DIRECTIVE A
In the Captain Triumph history, in which comic book did the character appear during the Golden Age?
DIRECTIVE B
Please copy the lines of the entries word for word, starting at the first line of the entries and ending at the line that contains "de la famille ?", with both ends included. Leave the pictures out.

PAGE EXTRACT
Captain Triumph's only appearances during the Golden Age were within 36 issues of Crack Comics, from his introduction in #27 until the book's cancellation with #62. He was the lead feature within, and appeared on the cover of, every one of those issues.

The End of Quality Comics
By the mid-1950s, with television and paperback books drawing readers away from comic books in general and superheroes in particular, interest in Quality's characters had declined considerably. After a foray into other genres such as war, humor, romance and horror, the company ceased operations with comics cover dated December 1956. Many of its properties were sold to National Periodical Publications (now DC Comics) which chose to keep only a few titles running, such as Blackhawk and G.I. Combat. Though it owned the rights to Captain Triumph, DC would not use the character for several more decades.

The All-Star Squadron

Captain Triumph appears on the cover of the first issue of All-Star Squadron as one of a group of photos spread over a table, along with the tag line "Who Will Be the Heroes of the....All-Star Squadron" although he does not actually appear within the issue - or anywhere else in the series, for that matter. Writer Roy Thomas indicates he always intended to use Captain Triumph in All-Star Squadron but never got around to it before the title was cancelled.

Animal Man
Captain Triumph appears in flashback in a small cameo in one issue of Grant Morrison's Animal Man series, fighting the unsuccessful supervillain The Red Mask who describes him - from his not unbiased viewpoint - as possessing "the personality of a deck chair".

The Titans
Captain Triumph retires from action at an unknown time.  Lance later appears in The Titans as a friend of Jesse Quick's mother, the aged heroine Liberty Belle.  Michael is still present as a spirit but has apparently gone psychotic in the many years of inactivity. The twins discover a love affair between Jesse and her mother's young fiancé. Lance tries to confront the fiancé on the matter but is taken over by Michael's ghost, who as Captain Triumph quickly murders the man for his infidelity to his friend.

Jim Shelley on Flashback Universe refers to this tale of an insane, murdering Captain Triumph as "his last appearance…probably best forgotten".

Female version
A new, female Captain Triumph debuts in Uncle Sam and the Freedom Fighters. This version only demonstrates super-strength and the ability to fly.

Next Issue Project 
In November 2011, Captain Triumph appears, as part of Image Comics' Next Issue Project, in Crack Comics #63, written and penciled by Alan Weiss.

RECORD EXCERPTS
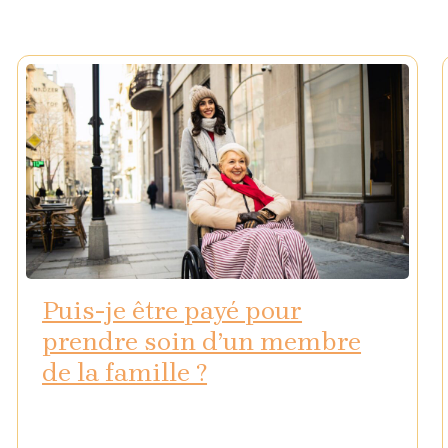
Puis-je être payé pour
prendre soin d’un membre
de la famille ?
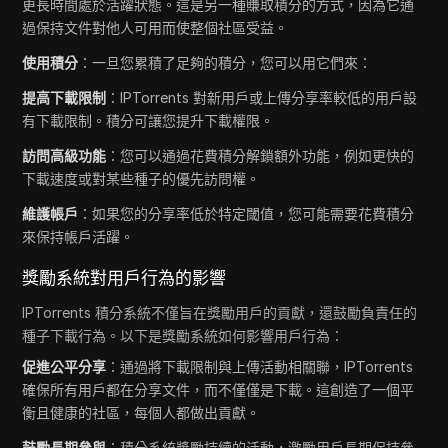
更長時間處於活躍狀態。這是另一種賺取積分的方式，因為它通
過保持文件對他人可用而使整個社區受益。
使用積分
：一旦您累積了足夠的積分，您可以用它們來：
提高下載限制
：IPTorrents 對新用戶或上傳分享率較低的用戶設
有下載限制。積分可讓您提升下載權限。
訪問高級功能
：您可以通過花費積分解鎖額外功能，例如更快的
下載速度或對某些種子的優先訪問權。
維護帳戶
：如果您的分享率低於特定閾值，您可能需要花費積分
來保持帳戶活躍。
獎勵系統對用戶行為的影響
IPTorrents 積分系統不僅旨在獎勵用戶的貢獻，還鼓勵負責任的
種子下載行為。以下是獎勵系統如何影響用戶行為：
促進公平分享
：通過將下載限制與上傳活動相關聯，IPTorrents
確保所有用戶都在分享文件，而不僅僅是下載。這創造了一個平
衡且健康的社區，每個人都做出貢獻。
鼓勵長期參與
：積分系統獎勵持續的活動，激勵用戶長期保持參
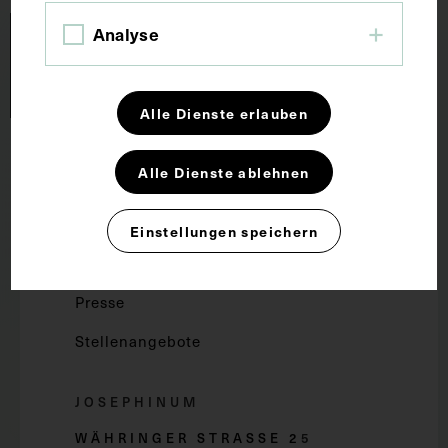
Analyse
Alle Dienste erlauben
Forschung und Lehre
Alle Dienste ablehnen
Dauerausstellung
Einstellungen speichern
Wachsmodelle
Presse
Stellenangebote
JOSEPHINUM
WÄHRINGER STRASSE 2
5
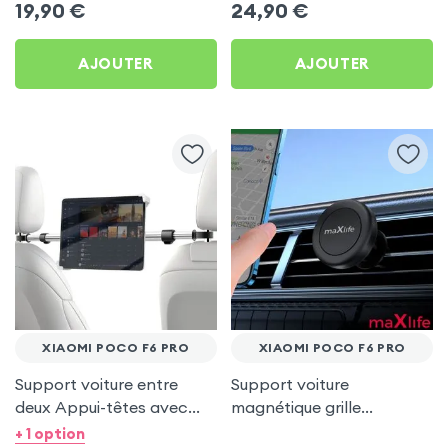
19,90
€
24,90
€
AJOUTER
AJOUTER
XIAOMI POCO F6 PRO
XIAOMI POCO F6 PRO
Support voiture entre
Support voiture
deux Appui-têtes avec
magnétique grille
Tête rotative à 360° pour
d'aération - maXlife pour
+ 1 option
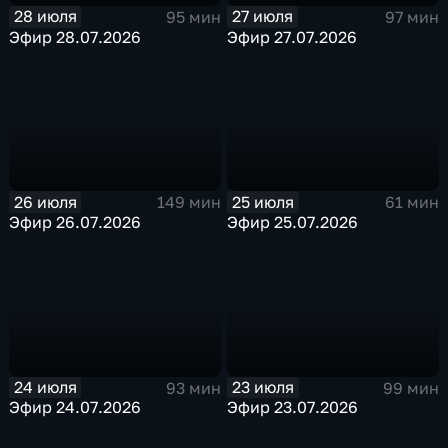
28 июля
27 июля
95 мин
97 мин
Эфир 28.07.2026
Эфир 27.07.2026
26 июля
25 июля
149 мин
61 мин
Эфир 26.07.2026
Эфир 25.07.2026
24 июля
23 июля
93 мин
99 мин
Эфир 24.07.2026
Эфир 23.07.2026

ANSWER BOX A
Crack Comics

ANSWER BOX B
Puis-je être payé pour
prendre soin d’un membre
de la famille ?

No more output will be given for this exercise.